Fundamental challenges in biology drive technology, which drives computation/mathematics tools, which lead to new hypotheses, new concepts and ‘rules’ of biology.

The Center for Systems Biology is one of the National Centers for Systems Biology funded by the National Institute of General Medical Sciences (NIGMS). The Center, located at the ISB in Seattle, Washington, is composed of three integrated research projects unified by the question: How do cells transition from state A to state B?
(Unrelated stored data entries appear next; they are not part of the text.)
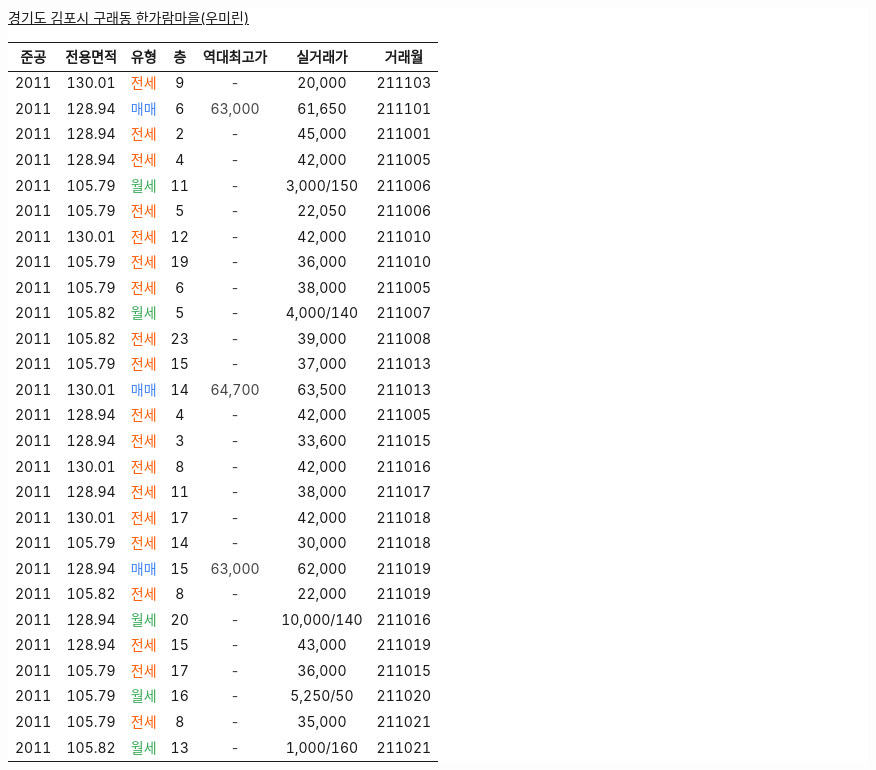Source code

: 
<script async src="//pagead2.googlesyndication.com/pagead/js/adsbygoogle.js"></script>

<ins class="adsbygoogle"
     style="display:block"
     data-ad-client="ca-pub-2446590836940007"
     data-ad-slot="1659523306"
     data-ad-format="auto"
     data-full-width-responsive="true"></ins>
<script>
(adsbygoogle = window.adsbygoogle || []).push({});
</script>


[경기도 김포시 구래동 한가람마을(우미린)](https://search.naver.com/search.naver?query=%EA%B2%BD%EA%B8%B0%EB%8F%84+%EA%B9%80%ED%8F%AC%EC%8B%9C+%EA%B5%AC%EB%9E%98%EB%8F%99+%ED%95%9C%EA%B0%80%EB%9E%8C%EB%A7%88%EC%9D%84%28%EC%9A%B0%EB%AF%B8%EB%A6%B0%29)

|준공|전용면적|유형|층|역대최고가|실거래가|거래월|
|:---:|:---:|:---:|:---:|:---:|:---:|:---:|
|2011|130.01|<span style="color:#ff5a00">전세</span>|9|<span style="color:#444444">-</span>|20,000|211103|
|2011|128.94|<span style="color:#4285f3">매매</span>|6|<span style="color:#444444">63,000</span>|61,650|211101|
|2011|128.94|<span style="color:#ff5a00">전세</span>|2|<span style="color:#444444">-</span>|45,000|211001|
|2011|128.94|<span style="color:#ff5a00">전세</span>|4|<span style="color:#444444">-</span>|42,000|211005|
|2011|105.79|<span style="color:#34a853">월세</span>|11|<span style="color:#444444">-</span>|3,000/150|211006|
|2011|105.79|<span style="color:#ff5a00">전세</span>|5|<span style="color:#444444">-</span>|22,050|211006|
|2011|130.01|<span style="color:#ff5a00">전세</span>|12|<span style="color:#444444">-</span>|42,000|211010|
|2011|105.79|<span style="color:#ff5a00">전세</span>|19|<span style="color:#444444">-</span>|36,000|211010|
|2011|105.79|<span style="color:#ff5a00">전세</span>|6|<span style="color:#444444">-</span>|38,000|211005|
|2011|105.82|<span style="color:#34a853">월세</span>|5|<span style="color:#444444">-</span>|4,000/140|211007|
|2011|105.82|<span style="color:#ff5a00">전세</span>|23|<span style="color:#444444">-</span>|39,000|211008|
|2011|105.79|<span style="color:#ff5a00">전세</span>|15|<span style="color:#444444">-</span>|37,000|211013|
|2011|130.01|<span style="color:#4285f3">매매</span>|14|<span style="color:#444444">64,700</span>|63,500|211013|
|2011|128.94|<span style="color:#ff5a00">전세</span>|4|<span style="color:#444444">-</span>|42,000|211005|
|2011|128.94|<span style="color:#ff5a00">전세</span>|3|<span style="color:#444444">-</span>|33,600|211015|
|2011|130.01|<span style="color:#ff5a00">전세</span>|8|<span style="color:#444444">-</span>|42,000|211016|
|2011|128.94|<span style="color:#ff5a00">전세</span>|11|<span style="color:#444444">-</span>|38,000|211017|
|2011|130.01|<span style="color:#ff5a00">전세</span>|17|<span style="color:#444444">-</span>|42,000|211018|
|2011|105.79|<span style="color:#ff5a00">전세</span>|14|<span style="color:#444444">-</span>|30,000|211018|
|2011|128.94|<span style="color:#4285f3">매매</span>|15|<span style="color:#444444">63,000</span>|62,000|211019|
|2011|105.82|<span style="color:#ff5a00">전세</span>|8|<span style="color:#444444">-</span>|22,000|211019|
|2011|128.94|<span style="color:#34a853">월세</span>|20|<span style="color:#444444">-</span>|10,000/140|211016|
|2011|128.94|<span style="color:#ff5a00">전세</span>|15|<span style="color:#444444">-</span>|43,000|211019|
|2011|105.79|<span style="color:#ff5a00">전세</span>|17|<span style="color:#444444">-</span>|36,000|211015|
|2011|105.79|<span style="color:#34a853">월세</span>|16|<span style="color:#444444">-</span>|5,250/50|211020|
|2011|105.79|<span style="color:#ff5a00">전세</span>|8|<span style="color:#444444">-</span>|35,000|211021|
|2011|105.82|<span style="color:#34a853">월세</span>|13|<span style="color:#444444">-</span>|1,000/160|211021|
The reality of biological systems is that there is a dynamic interplay between molecular networks that leads to complex phenotypes. Transitions between states are also mediated by molecular networks. Although gene regulatory networks, signaling networks, or metabolic networks tend to be studied one network at a time, a systems view of biology demands that we measure and model the dynamic interplay among the hierarchy of molecular networks to make predictions. In Project 1, yeast and archaea responding to environmental stimuli are used to develop tools and approaches for network integration and phenotype prediction.  In Project 3, cardiomyocytes and stem cells are being used to develop approaches for studying single cell dynamics and to critically address the contributions of quantized single cell states in the differentiation process. Finally, when cells assemble into organs, or multicellular assemblies, cells adopt specialized roles to support the assembly. In Project 2, yeast colony formation is being used to understand and model multicellular assembly processes.